21 June 2018

BOOK: Debjani BHATTAACHARYY, Empire and Ecology in the Bengal Delta : The Making of Calcutta [Studies in Environment and History] (Cambridge: Cambridge University Press, 2018). ISBN 9781108425742,£ 75.00

Cambridge University Press has published a new book which deals with aspects of colonial law and ecological change in the Bengal Delta.


What happens when a distant colonial power tries to tame an unfamiliar terrain in the world's largest tidal delta? This history of dramatic ecological changes in the Bengal Delta from 1760 to 1920 involves land, water and humans, tracing the stories and struggles that link them together.

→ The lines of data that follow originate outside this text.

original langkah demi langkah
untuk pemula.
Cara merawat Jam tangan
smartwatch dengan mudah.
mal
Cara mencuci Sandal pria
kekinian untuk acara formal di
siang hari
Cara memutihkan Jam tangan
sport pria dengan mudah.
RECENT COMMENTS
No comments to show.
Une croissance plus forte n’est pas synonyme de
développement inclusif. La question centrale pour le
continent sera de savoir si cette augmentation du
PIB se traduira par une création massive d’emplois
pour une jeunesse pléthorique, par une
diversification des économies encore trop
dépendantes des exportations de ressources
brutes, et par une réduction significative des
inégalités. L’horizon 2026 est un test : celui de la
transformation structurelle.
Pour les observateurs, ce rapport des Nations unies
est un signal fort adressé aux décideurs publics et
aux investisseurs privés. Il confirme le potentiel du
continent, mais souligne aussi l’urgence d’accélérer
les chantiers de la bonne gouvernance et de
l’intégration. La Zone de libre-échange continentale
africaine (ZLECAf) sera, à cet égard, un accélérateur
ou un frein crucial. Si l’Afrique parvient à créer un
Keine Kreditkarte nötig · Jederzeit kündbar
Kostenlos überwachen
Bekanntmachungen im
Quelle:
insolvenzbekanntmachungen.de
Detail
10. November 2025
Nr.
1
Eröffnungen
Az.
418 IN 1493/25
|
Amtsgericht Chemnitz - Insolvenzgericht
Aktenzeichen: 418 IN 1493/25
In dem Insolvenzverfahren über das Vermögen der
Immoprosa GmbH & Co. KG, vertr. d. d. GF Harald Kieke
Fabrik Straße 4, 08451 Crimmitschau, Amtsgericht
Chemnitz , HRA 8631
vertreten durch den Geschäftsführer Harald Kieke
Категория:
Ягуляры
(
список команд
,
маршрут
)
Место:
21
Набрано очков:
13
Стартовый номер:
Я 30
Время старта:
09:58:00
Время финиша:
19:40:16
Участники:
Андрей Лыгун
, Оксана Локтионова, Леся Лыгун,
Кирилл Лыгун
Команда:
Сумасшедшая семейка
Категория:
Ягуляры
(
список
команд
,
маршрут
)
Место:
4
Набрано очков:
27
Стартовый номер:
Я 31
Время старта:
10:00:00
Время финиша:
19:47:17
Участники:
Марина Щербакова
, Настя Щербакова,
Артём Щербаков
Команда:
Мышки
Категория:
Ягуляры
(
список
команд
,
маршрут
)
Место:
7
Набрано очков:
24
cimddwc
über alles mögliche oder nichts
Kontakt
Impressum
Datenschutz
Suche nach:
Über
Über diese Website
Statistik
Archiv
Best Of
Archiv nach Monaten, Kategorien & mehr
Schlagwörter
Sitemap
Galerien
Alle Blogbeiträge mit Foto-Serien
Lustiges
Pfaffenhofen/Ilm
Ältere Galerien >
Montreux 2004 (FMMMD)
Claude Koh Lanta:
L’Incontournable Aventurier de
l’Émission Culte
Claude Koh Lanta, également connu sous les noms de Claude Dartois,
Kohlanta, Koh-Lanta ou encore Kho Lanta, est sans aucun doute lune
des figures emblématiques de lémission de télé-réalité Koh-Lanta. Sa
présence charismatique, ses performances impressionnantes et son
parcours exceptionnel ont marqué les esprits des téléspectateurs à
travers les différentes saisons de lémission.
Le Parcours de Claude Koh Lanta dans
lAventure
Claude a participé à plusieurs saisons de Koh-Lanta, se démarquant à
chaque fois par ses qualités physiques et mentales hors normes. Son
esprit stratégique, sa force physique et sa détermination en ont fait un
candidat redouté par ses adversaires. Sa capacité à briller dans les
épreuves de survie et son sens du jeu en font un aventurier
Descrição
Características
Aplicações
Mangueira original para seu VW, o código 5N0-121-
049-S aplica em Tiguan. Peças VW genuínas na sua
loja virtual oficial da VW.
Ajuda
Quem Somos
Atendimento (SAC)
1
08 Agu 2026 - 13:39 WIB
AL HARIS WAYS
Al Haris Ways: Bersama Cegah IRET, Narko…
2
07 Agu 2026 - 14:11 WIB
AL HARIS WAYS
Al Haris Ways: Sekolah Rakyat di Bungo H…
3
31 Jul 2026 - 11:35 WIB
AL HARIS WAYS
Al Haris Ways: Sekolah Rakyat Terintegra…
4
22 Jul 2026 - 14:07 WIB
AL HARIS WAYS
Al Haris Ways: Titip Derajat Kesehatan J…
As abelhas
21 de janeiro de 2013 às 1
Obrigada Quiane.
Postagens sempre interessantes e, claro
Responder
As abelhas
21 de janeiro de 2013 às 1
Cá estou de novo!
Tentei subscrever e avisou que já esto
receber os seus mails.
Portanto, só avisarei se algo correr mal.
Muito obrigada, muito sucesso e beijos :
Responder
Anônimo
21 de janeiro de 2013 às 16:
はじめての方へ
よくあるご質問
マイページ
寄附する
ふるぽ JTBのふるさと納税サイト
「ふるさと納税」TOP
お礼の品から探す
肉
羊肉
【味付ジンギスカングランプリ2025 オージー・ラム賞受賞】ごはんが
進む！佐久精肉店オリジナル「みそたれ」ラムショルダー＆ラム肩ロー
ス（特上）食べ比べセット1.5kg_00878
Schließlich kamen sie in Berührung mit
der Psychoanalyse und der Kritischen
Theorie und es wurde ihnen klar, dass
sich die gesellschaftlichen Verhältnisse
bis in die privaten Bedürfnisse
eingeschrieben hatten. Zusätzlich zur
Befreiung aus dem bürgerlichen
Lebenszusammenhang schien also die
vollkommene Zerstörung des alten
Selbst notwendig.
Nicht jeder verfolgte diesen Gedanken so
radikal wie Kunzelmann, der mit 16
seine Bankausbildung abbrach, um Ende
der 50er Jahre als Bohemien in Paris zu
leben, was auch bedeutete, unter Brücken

Pushing beyond narratives of environmental decline, Bhattacharyya argues that 'property-thinking', a governing tool critical in making land and water discrete categories of bureaucratic and legal management, was at the heart of colonial urbanization and the technologies behind the draining of Calcutta. The story of ecological change is narrated alongside emergent practices of land speculation and transformation in colonial law. Bhattacharyya demonstrates how this history continues to shape our built environments with devastating consequences, as shown in the Bay of Bengal's receding coastline.


Debjani Bhattacharyya, Drexel University, Philadelphia
Debjani Bhattacharyya is Assistant Professor of History at Drexel University, Philadelphia. She was a Junior Fellow of the American Institute of India Studies, and a former Research Fellow at the International Institute of Asian Studies, Leiden.


Introduction. Almanac of a tidal basin
Part I. Environmental Consolidations:
1. Power and silt
2. Drying a delta
Part II. Legal Maneuvers:
3. Notarizing possessions
4. Commerce in land
Part III. Un-real Estate:
5. Speculative properties
Conclusion: disappearing coastlines.